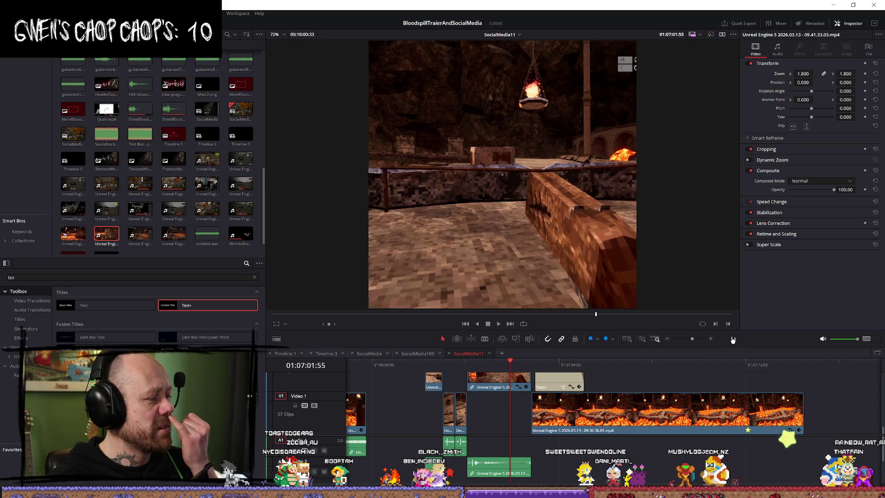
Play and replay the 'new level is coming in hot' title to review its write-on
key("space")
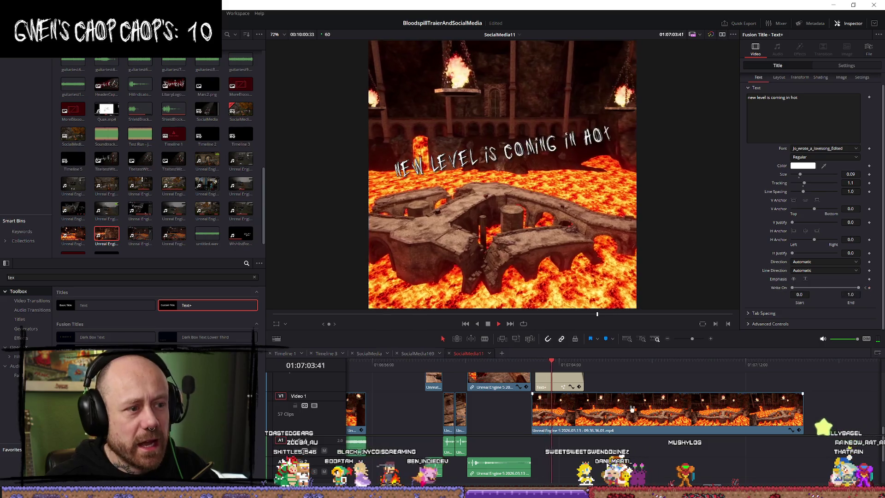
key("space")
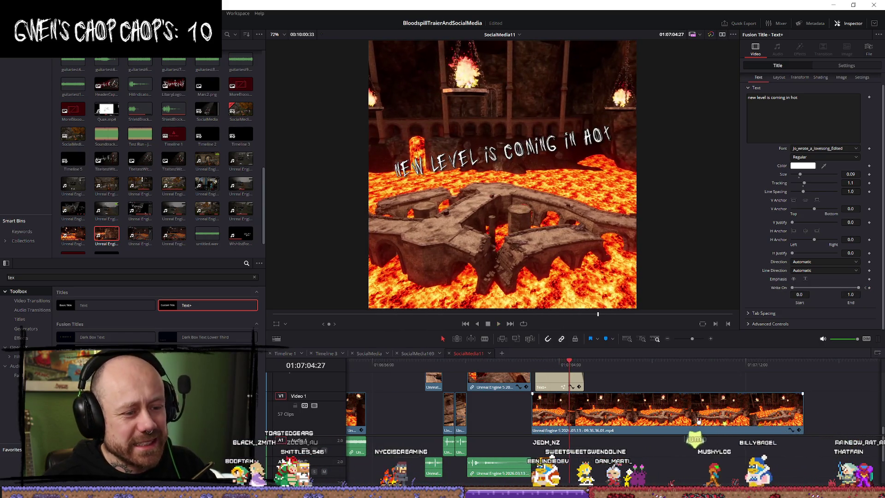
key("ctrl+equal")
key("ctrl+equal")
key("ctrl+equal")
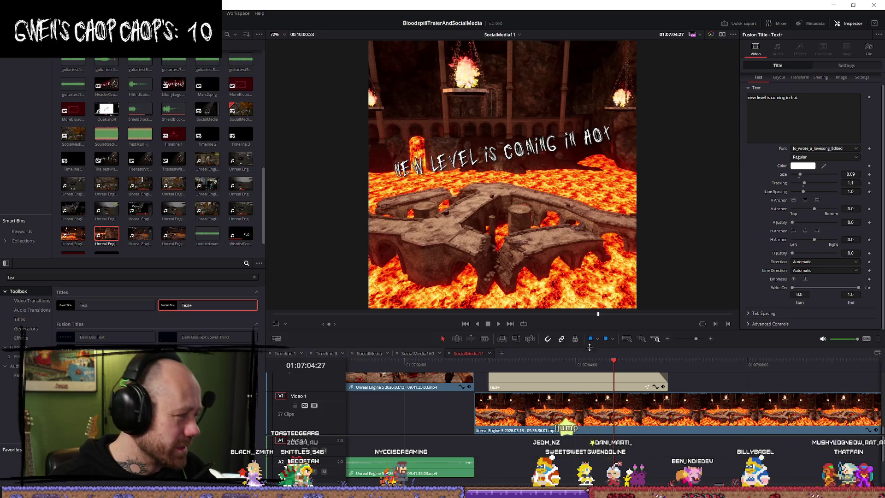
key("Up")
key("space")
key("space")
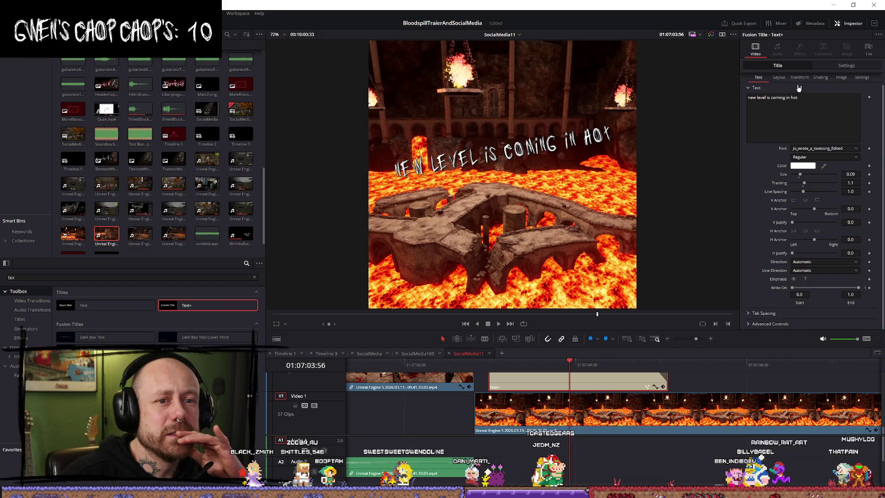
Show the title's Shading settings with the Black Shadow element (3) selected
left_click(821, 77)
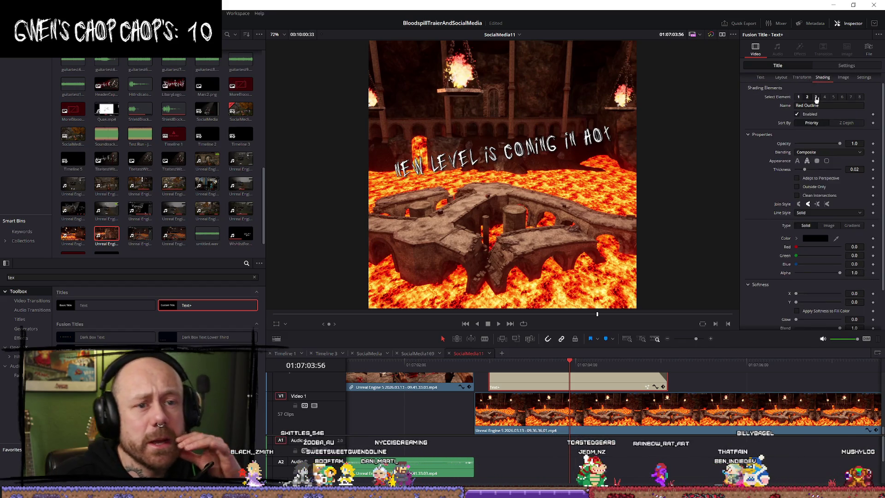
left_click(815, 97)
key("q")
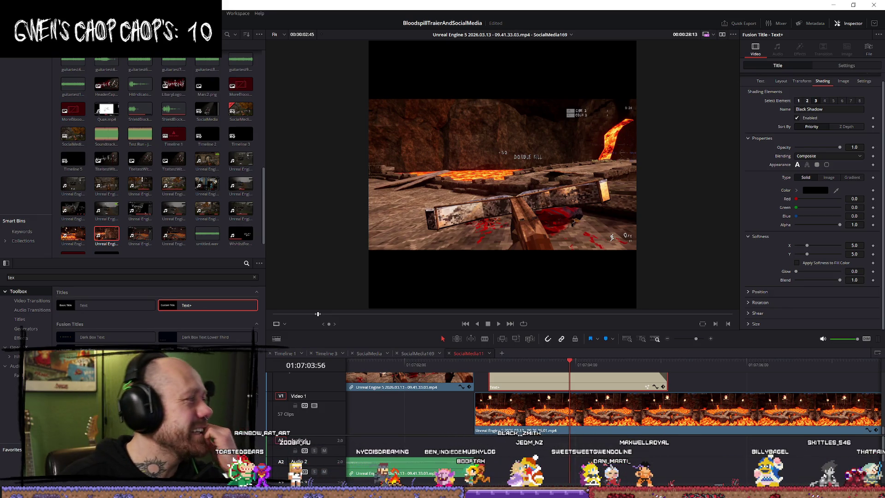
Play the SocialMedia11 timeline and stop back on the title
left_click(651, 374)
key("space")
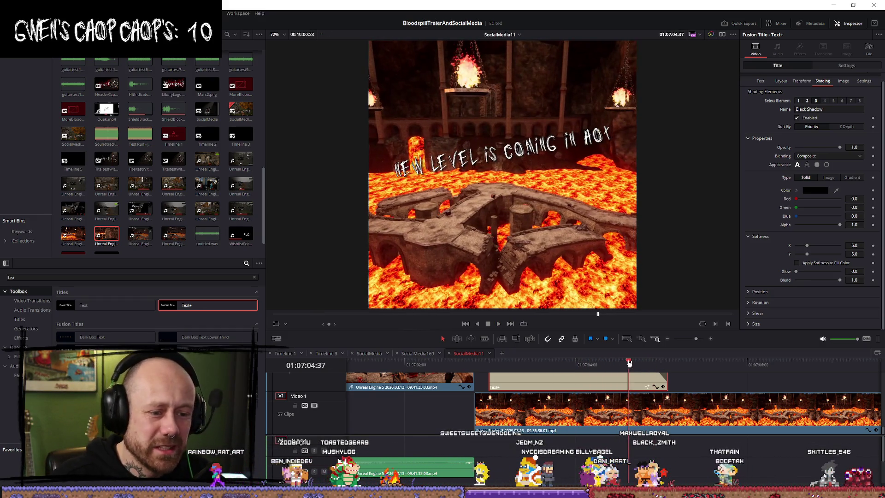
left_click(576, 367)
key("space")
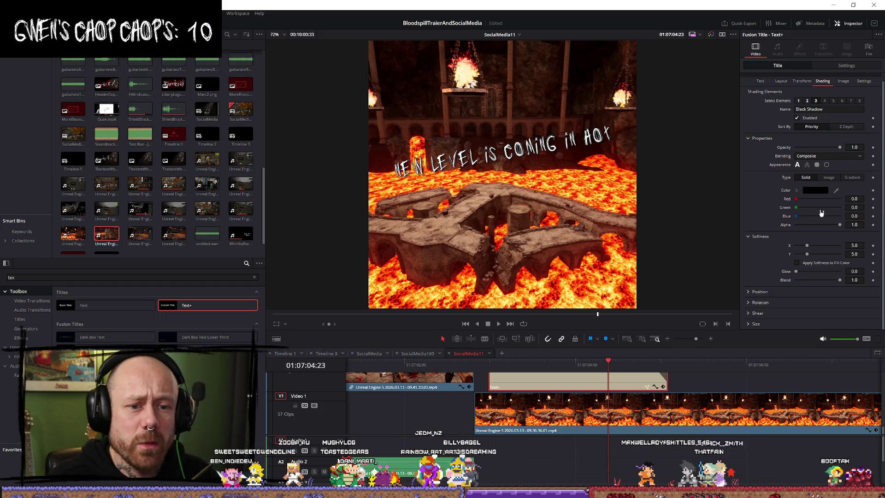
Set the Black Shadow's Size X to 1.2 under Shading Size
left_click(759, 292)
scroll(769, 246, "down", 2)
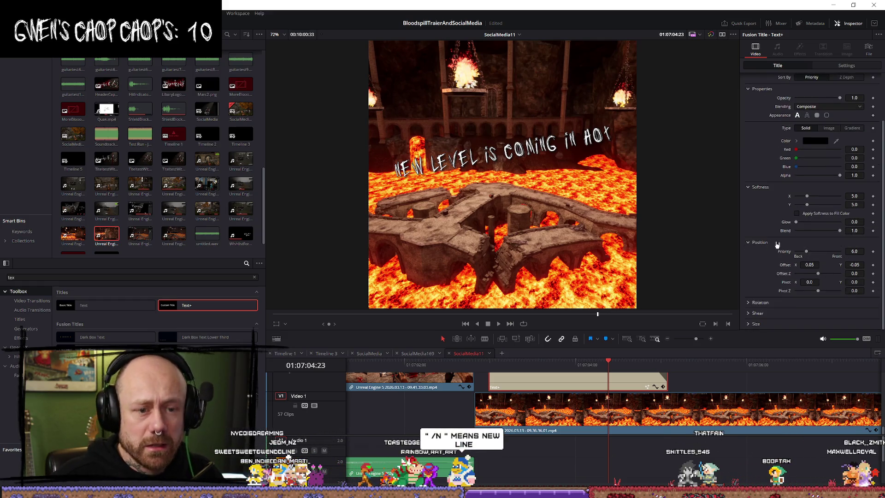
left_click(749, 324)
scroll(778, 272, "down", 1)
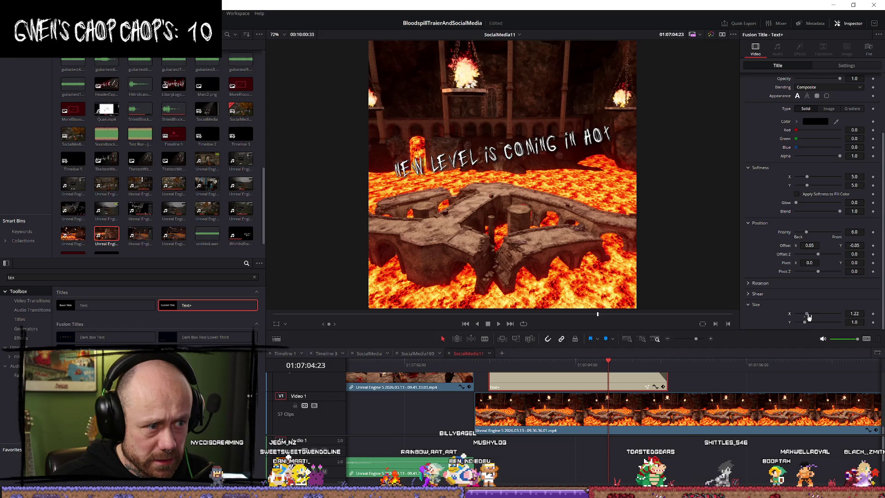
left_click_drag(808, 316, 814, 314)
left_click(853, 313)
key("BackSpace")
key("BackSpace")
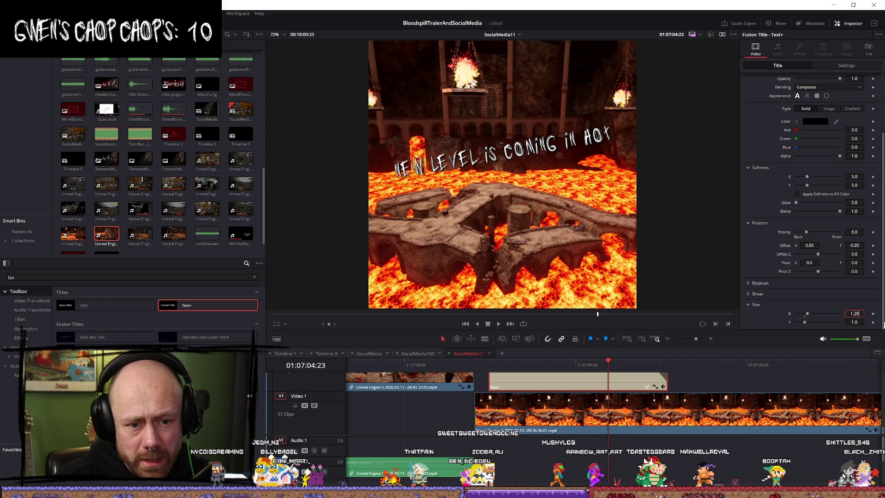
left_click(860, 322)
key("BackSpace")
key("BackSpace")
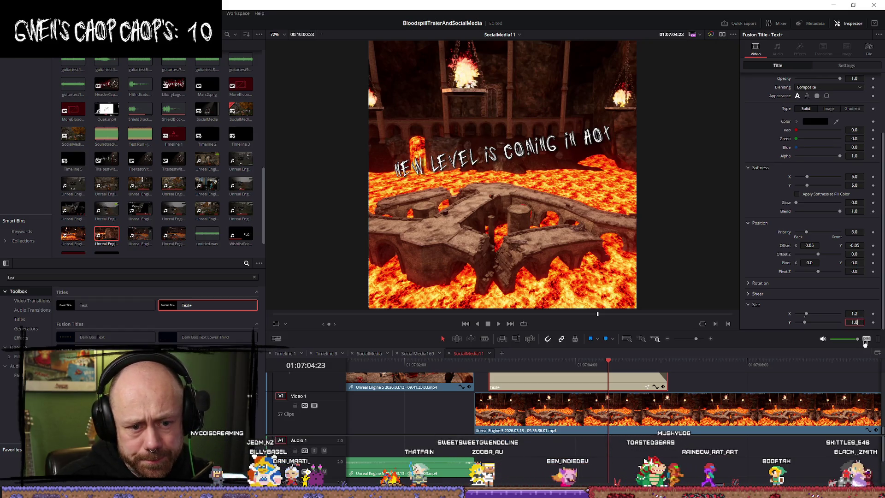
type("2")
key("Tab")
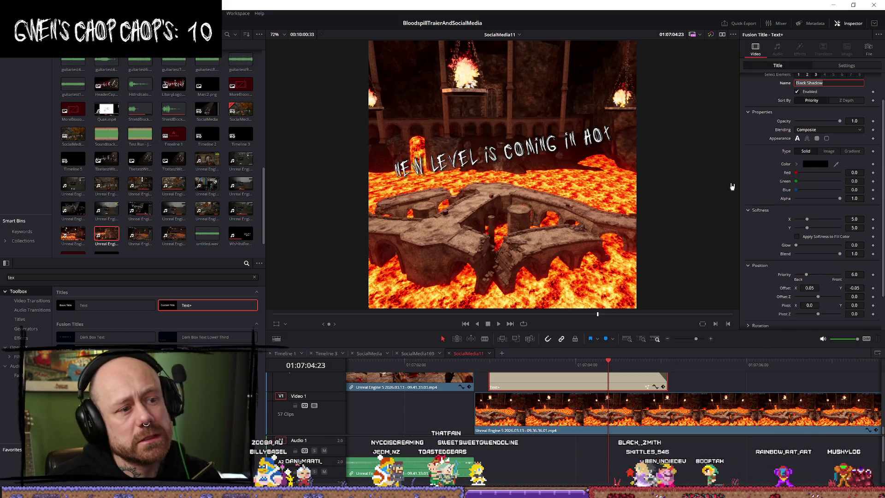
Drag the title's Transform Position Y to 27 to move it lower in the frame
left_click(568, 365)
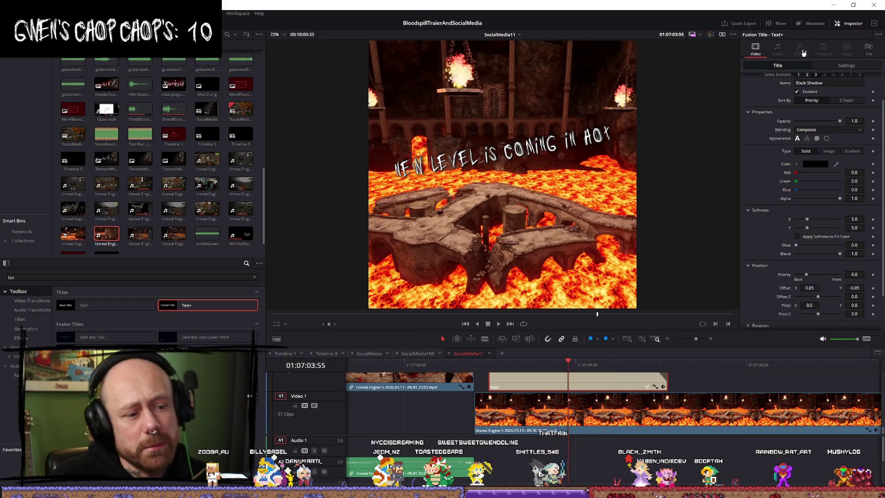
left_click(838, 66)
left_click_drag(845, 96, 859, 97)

# [Aim of the exercise]
Without the pictures, copy out all the records above exactly.

# [Solution to the problem]
Play and replay the 'new level is coming in hot' title to review its write-on
key("space")
key("space")
key("ctrl+equal")
key("ctrl+equal")
key("ctrl+equal")
key("Up")
key("space")
key("space")
Show the title's Shading settings with the Black Shadow element (3) selected
left_click(821, 77)
left_click(815, 97)
key("q")
Play the SocialMedia11 timeline and stop back on the title
left_click(651, 374)
key("space")
left_click(576, 367)
key("space")
Set the Black Shadow's Size X to 1.2 under Shading Size
left_click(759, 292)
scroll(769, 246, "down", 2)
left_click(749, 324)
scroll(778, 272, "down", 1)
left_click_drag(808, 316, 814, 314)
left_click(853, 313)
key("BackSpace")
key("BackSpace")
left_click(860, 322)
key("BackSpace")
key("BackSpace")
type("2")
key("Tab")
Drag the title's Transform Position Y to 27 to move it lower in the frame
left_click(568, 365)
left_click(838, 66)
left_click_drag(845, 96, 859, 97)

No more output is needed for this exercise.